We use aptitude to install pacemaker and some other necessary packages we will need:

[ALL] # aptitude install pacemaker corosync fence-agents

Configure Cluster Membership and Messaging

Since the pcs tool from RHEL does not exist on Ubuntu, we well create the corosync configuration file on both machines manually:

[ALL] # cat < /etc/corosync/corosync.conf totem { version: 2 secauth: off cluster_name: pacemaker1 transport: udpu } nodelist { node { ring0_addr: node1 nodeid: 101 } node { ring0_addr: node2 nodeid: 102 } } quorum { provider: corosync_votequorum two_node: 1 wait_for_all: 1 last_man_standing: 1 auto_tie_breaker: 0 } EOF

Start the Cluster

On each machine, run:

[ALL] # service pacemaker start

Set Cluster Options

With so many devices and possible topologies, it is nearly impossible to include Fencing in a document like this. For now we will disable it.

[ONE] # crm configure property stonith-enabled=false

One of the most common ways to deploy Pacemaker is in a 2-node configuration. However quorum as a concept makes no sense in this scenario (because you only have it when more than half the nodes are available), so we'll disable it too.

[ONE] # crm configure property no-quorum-policy=ignore

For demonstration purposes, we will force the cluster to move services after a single failure:

[ONE] # crm configure property migration-threshold=1

Add a Resource

Lets add a cluster service, we'll choose one doesn't require any configuration and works everywhere to make things easy. Here's the command:

[ONE] # crm configure primitive my_first_svc ocf:pacemaker:Dummy op monitor interval=120s

"my_first_svc" is the name the service will be known as.

"ocf:pacemaker:Dummy" tells Pacemaker which script to use (Dummy - an agent that's useful as a template and for guides like this one), which namespace it is in (pacemaker) and what standard it conforms to (OCF).

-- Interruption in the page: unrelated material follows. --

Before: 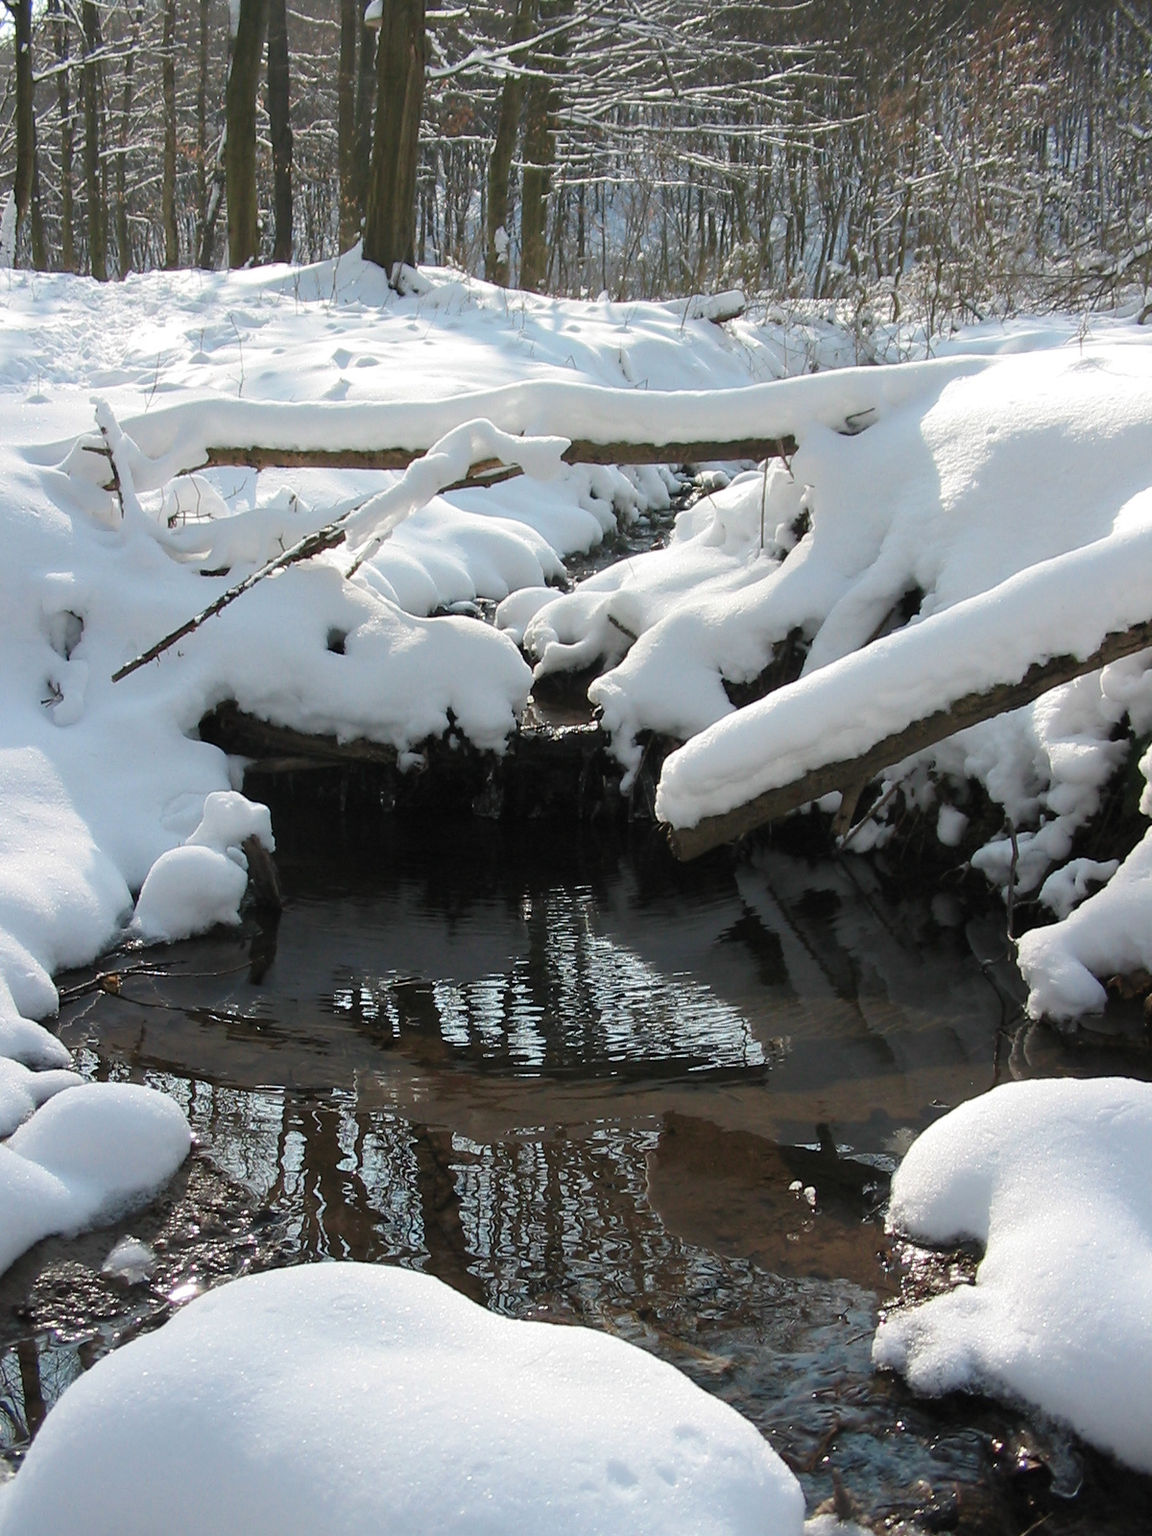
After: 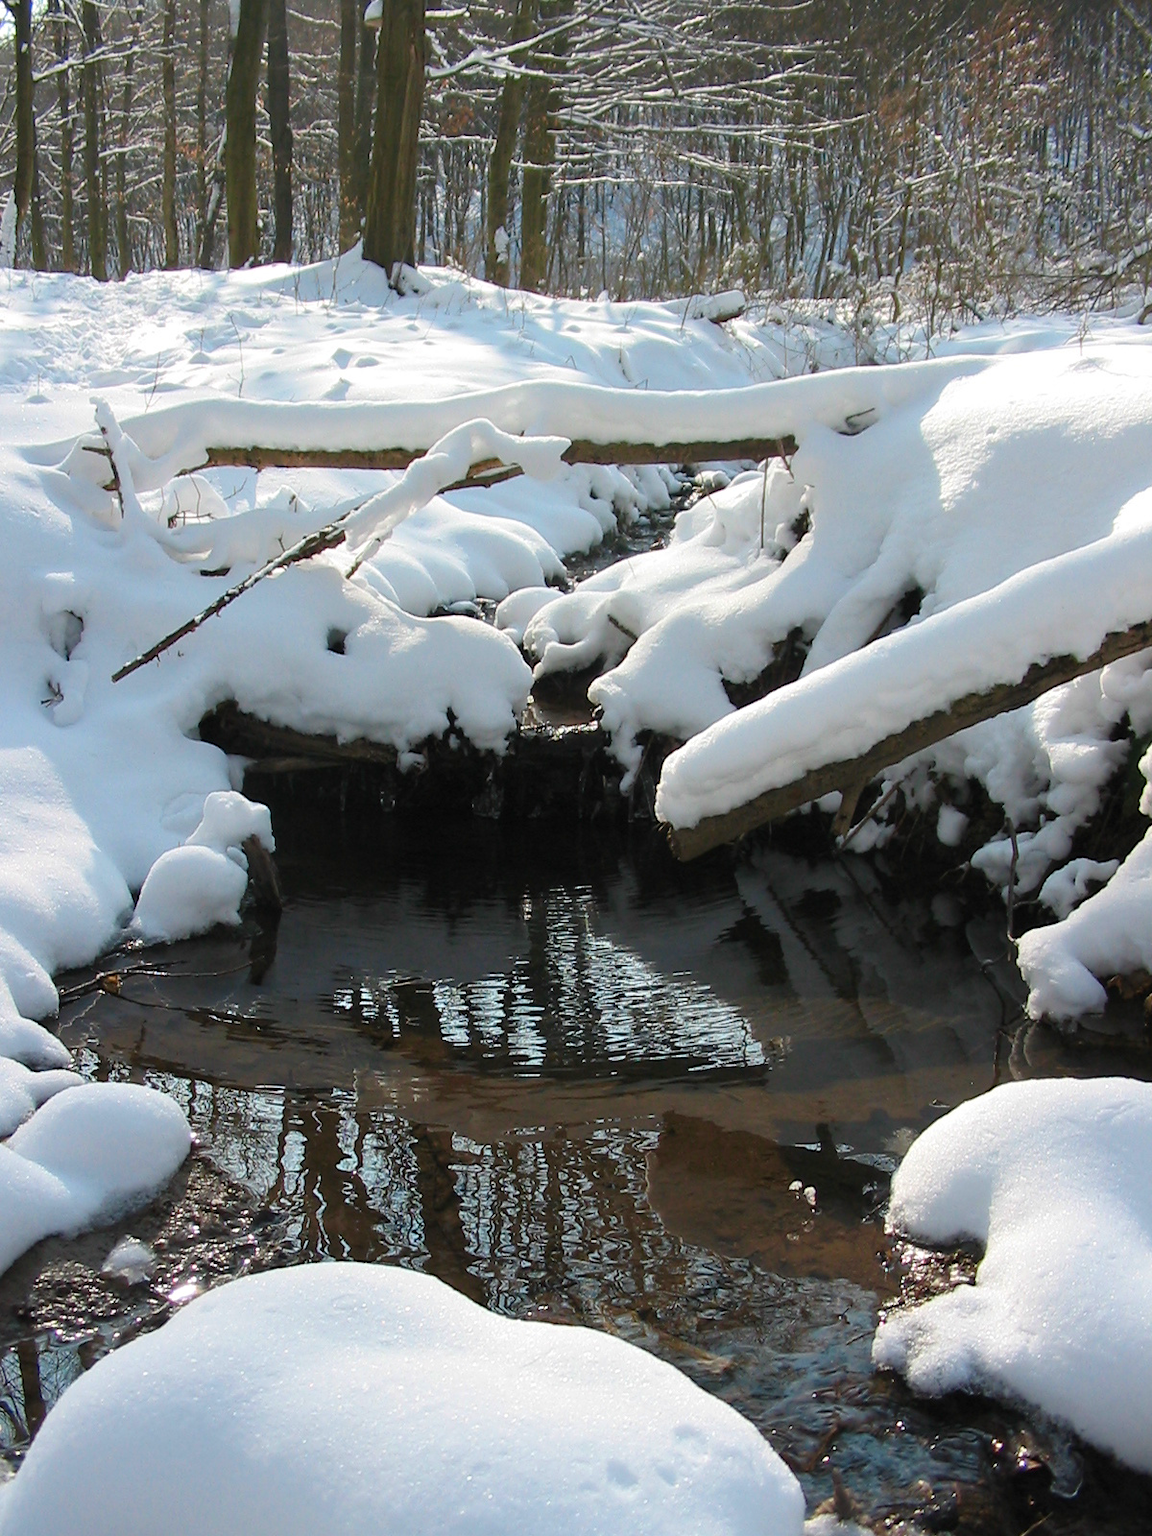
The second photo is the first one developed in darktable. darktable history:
tone equalizer: on, module defaults
color balance rgb: perceptual saturation grading › global saturation 20%, global vibrance 20%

"op monitor interval=120s" tells Pacemaker to check the health of this service every 2 minutes by calling the agent's monitor action.

You should now be able to see the service running using:

[ONE] # crm_mon -1

Simulate a Service Failure

We can simulate an error by telling the service stop directly (without telling the cluster):

[ONE] # crm_resource --resource my_first_svc --force-stop

If you now run crm_mon in interactive mode (the default), you should see (within the monitor interval - 2 minutes) the cluster notice that my_first_svc failed and move it to another node.